Universal healthcare is also a potential issue. With everyone covered, there would be a wider pool of people eligible for healthcare. “This would be good for certain sectors, such as inner city hospitals that have a lot of indigent people who need care and will now have coverage,” comments Gervais. “This would increase provider financial performance. Universal healthcare would certainly be good for our business, but the big question is how do you pay for it? It requires a lot of programs, and the government would have to run it efficiently to provide the capital to pay for it.”
More Changes Ahead
The current healthcare environment squeezes providers from both sides. The number of patients and need for services are growing, but providers are going to be asked to do more in order to get reimbursed. “They will be forced to operate much more efficiently, putting more demands on the administrative and IT side,” Chapa stresses. “This always increases the potential for consolidation in the industry. Better capitalized providers will survive. The smaller, less capitalized providers that don’t have the resources to operate well administratively will be forced to partner up, sell or go out of business.”

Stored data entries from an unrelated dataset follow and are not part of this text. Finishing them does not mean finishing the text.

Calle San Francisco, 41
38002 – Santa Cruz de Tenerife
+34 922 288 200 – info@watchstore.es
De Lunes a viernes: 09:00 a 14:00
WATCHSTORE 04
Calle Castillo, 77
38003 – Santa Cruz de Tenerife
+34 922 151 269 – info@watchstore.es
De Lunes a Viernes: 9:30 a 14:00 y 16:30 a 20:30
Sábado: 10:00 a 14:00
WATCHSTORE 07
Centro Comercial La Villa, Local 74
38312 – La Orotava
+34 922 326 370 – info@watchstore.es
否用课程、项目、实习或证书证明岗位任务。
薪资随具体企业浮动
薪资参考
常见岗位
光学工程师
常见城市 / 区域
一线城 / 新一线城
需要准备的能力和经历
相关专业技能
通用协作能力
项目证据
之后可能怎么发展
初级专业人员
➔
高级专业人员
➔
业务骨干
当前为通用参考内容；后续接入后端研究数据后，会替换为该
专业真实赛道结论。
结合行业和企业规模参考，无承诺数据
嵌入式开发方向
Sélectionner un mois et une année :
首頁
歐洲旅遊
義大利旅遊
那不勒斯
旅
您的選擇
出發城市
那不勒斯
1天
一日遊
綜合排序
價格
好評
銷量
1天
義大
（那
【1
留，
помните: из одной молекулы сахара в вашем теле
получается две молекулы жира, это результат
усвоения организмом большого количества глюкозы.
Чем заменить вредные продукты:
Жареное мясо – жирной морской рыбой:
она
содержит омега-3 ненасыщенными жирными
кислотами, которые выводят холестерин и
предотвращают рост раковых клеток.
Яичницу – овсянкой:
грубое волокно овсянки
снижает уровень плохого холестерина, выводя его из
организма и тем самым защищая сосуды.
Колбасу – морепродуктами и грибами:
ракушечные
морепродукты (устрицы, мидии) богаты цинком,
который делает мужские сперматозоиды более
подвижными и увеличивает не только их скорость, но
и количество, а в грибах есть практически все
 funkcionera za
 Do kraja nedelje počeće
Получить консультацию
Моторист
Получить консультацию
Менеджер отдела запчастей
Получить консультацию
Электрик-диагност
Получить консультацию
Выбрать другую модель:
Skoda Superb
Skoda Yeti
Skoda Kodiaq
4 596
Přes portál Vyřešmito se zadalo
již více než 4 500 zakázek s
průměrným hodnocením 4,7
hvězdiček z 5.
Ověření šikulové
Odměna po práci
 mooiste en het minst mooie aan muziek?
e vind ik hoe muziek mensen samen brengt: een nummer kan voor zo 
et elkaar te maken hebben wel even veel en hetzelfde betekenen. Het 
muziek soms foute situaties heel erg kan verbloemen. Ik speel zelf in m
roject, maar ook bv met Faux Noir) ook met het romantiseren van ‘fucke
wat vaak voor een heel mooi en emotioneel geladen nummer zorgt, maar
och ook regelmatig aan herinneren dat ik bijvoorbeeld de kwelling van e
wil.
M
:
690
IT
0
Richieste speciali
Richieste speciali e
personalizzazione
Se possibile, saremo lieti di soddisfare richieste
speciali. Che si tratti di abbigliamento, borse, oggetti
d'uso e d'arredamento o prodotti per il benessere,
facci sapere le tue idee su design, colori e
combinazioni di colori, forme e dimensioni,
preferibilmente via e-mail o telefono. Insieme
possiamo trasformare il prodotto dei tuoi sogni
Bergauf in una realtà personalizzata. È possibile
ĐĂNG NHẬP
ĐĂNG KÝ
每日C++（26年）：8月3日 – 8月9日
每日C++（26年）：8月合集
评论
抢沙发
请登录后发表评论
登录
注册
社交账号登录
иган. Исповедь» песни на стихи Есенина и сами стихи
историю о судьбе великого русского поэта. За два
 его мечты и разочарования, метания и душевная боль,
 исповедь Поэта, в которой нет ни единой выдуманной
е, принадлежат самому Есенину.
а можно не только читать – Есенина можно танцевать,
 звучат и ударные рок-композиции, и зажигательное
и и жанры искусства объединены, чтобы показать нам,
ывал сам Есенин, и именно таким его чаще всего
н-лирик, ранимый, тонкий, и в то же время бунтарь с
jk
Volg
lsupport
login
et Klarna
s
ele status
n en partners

“There wasn’t much M&A activity in 2009, but I think future pressure will cause a lot more of it in the next year or two,” predicts Gervais. “This will be good for our business because, as part of that consolidation, providers will need to access capital to integrate the different businesses into their core business and to fund acquisitions.”
“The industry is definitely going through some dynamic changes, but the demographics have never been more favorable,” exclaims Sheasgreen. “It’s going to create opportunity for those lenders positioned to meet the needs of the companies serving the aging Baby Boomer population. We’ll see an increase in mergers and acquisitions of healthcare organizations as well as a movement toward patient-centered outcomes such as the creation of accountable care organizations and medical homes. There will be increased attention toward electronic medical records, too. The healthcare entities open to aligning and creating strategic affiliations while focusing on patient outcomes will be the winners in this market. Lenders will place heavier emphasis on underwriting management teams that have the ability and financial capacity to adapt to these changes.
“Healthcare spending is expected to increase to 19% by 2017. We plan to take advantage of the expected industry consolidation and growth. This is a unique opportunity to gain market share for lenders that understand healthcare finance and have the capital to deploy,” Sheasgreen notes.
Lisa A. Miller is a freelance writer who has worked in the commercial finance and equipment financing industry for 12 years.